Loucila Destin, gérante du Snack Magalie à la cité Thémire, cuisine des bananes pesées depuis trente ans (AV) © A.V

(Audrey Virassamy)

À la cité Thémire, à Cayenne, Loucila Destin, vend des bananes pesées. Depuis plusieurs semaines, une folle rumeur court sur son établissement. La dame a porté plainte pour diffamation.

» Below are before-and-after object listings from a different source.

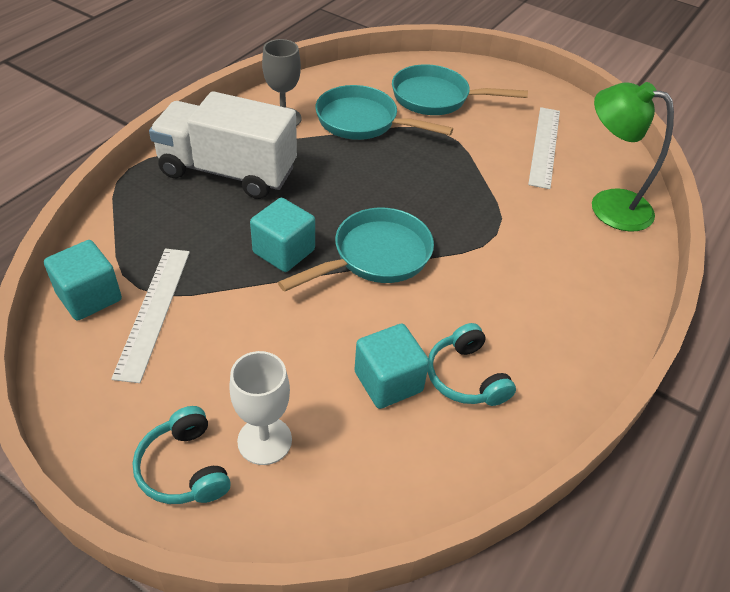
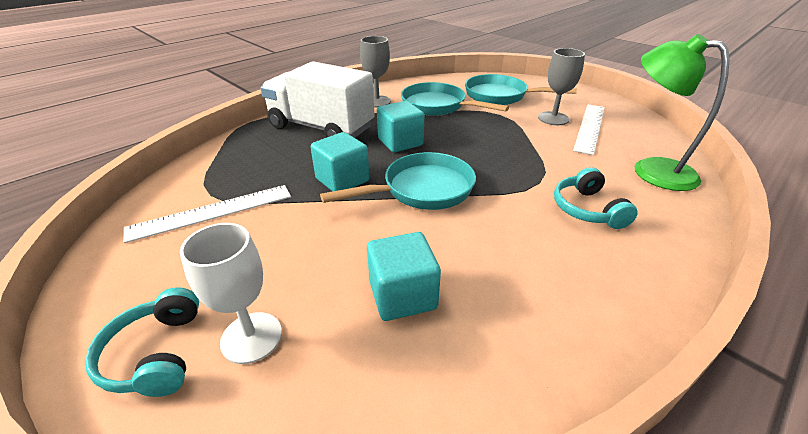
camera: 15 degrees right, 10 degrees down
turquoise cube [44,240,122,320] -> turquoise cube moved to [377,101,424,152]
white ruler [111,249,190,383] -> white ruler turned 45 degrees clockwise [124,185,291,243]
turquoise headphones [427,323,516,406] -> turquoise headphones moved to [554,167,638,229]
none -> grey goblet [538,48,585,125]

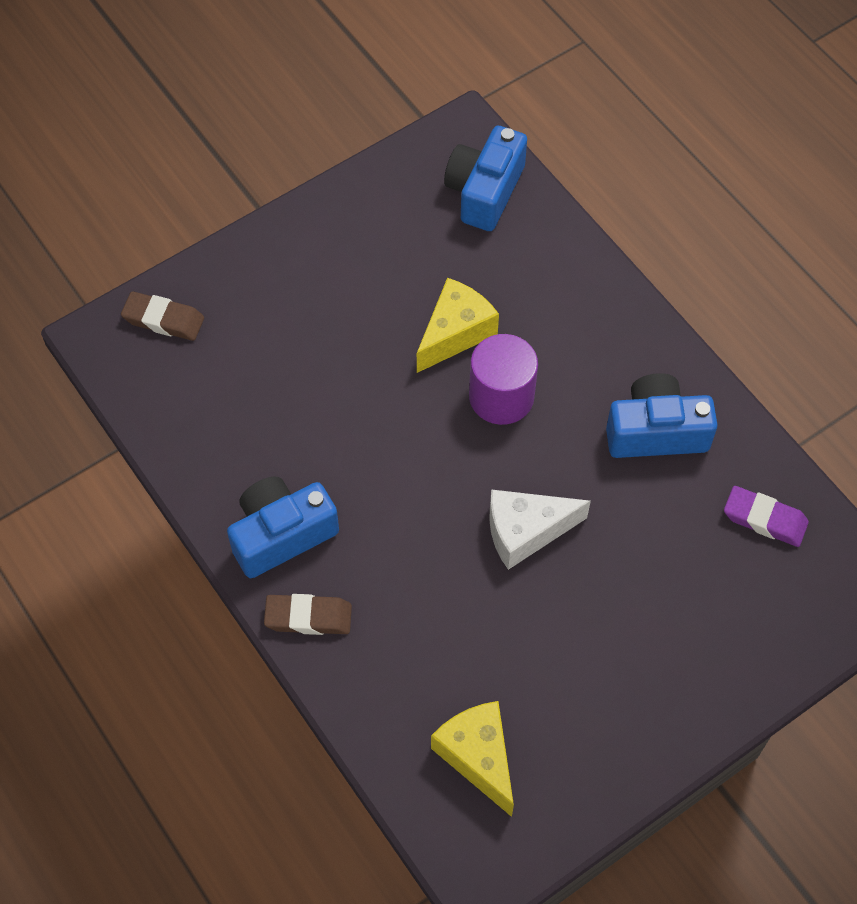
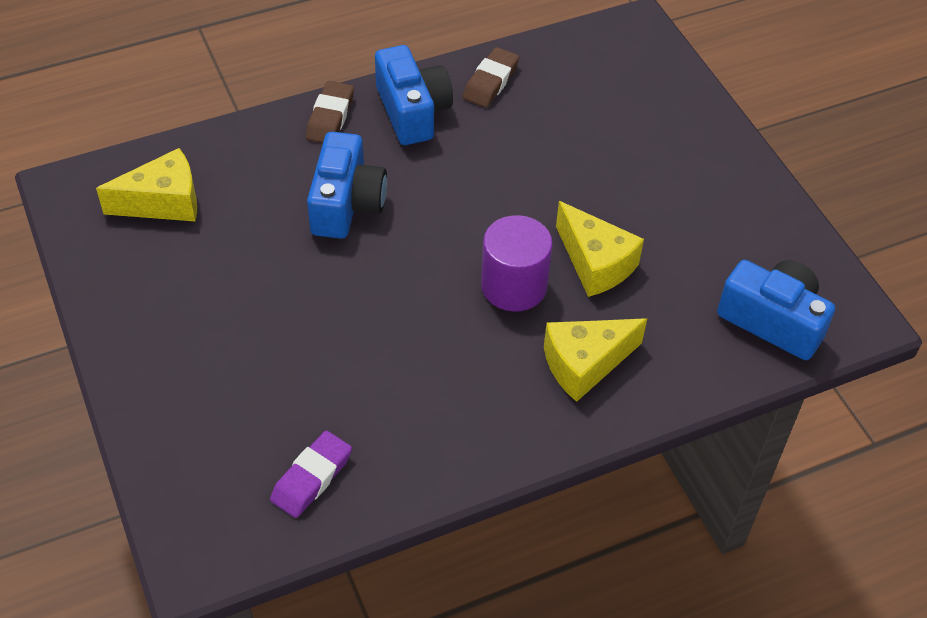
camera: 100 degrees right, 10 degrees down
brown eraser [121,292,204,341] -> brown eraser moved to [463,47,519,108]
white cheese [489,490,591,570] -> none
blue camera [606,373,718,458] -> blue camera moved to [307,132,387,239]
none -> yellow cheese [544,318,647,402]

« C'est dur. Je suis humiliée. Ça fait honte. » En quelques mots, Loucila Destin, gérante d'un snack à la cité Thémire, résume la situation dans laquelle elle se trouve depuis plusieurs jours. Le fil de l'histoire, c'est sa fille, Raymonde, qui le déroule. « Il y a environ deux semaines et demie, j'ai reçu un appel. Cette personne me disait : « J'ai appris que ta mère était en garde à vue parce que quelqu'un est tombé malade en mangeant des bananes pesées chez elles. Après, il y a eu des analyses et ils ont trouvé des excréments dans les bananes. J'ai rassuré la personne en lui disant que ma mère n'était pas en garde à vue, on a tous rigolé et on a oublié. »
Quelques jours après, la rumeur gonfle. Propagée par des SMS, des messages publiés sur Facebook. « Les gens disent qu'on fait mariner la viande dans une bassine remplie de sang de règles, s'offusque Raymonde. Ma mère est humiliée à cause de cela. » Dès lundi dernier, le snack qui, d'ordinaire, rassemble de nombreux clients, a été boudé. « Il y a toujours des fidèles, mais ce n'est pas l'attroupement comme avant. » Raymonde fait visiter la cuisine, aménagée en 2008. « La friture est faite devant les clients, nos vendeuses utilisent des gants. Tout est fait selon les règles d'hygiène. » Pour Raymonde, il faut laver l'honneur de sa mère. « Je fais des bananes pesées depuis 30 ans, rappelle celle-ci. Depuis que j'ai 18 ans! » « Vous vous rendez compte, enchaîne la fille. Trente ans pour se bâtir une réputation et tout perdre comme ça, pour rien. Parce qu'il n'y a rien eu! Il n'y a eu aucun problème! C'est peut-être de la jalousie personnelle ou professionnelle, nous ne savons pas. »
Pour laver l'affront, les deux femmes ont porté plainte pour diffamation, en fournissant des captures d'écran des messages publiés sur Facebook. Hier, elles ont contacté un avocat pour mieux faire valoir leurs droits. Comme l'indique le procureur, les affaires de diffamation doivent être traitées sous un délai de trois mois avant qu'il n'y ait prescription.
Pour l'instant, l'enquête suit son cours. La personne reconnue coupable de diffamation s'expose à une amende de 12 000 euros. On peut aussi y ajouter le préjudice moral et commercial qui peuvent se chiffrer, eux, à plusieurs dizaines de milliers d'euros.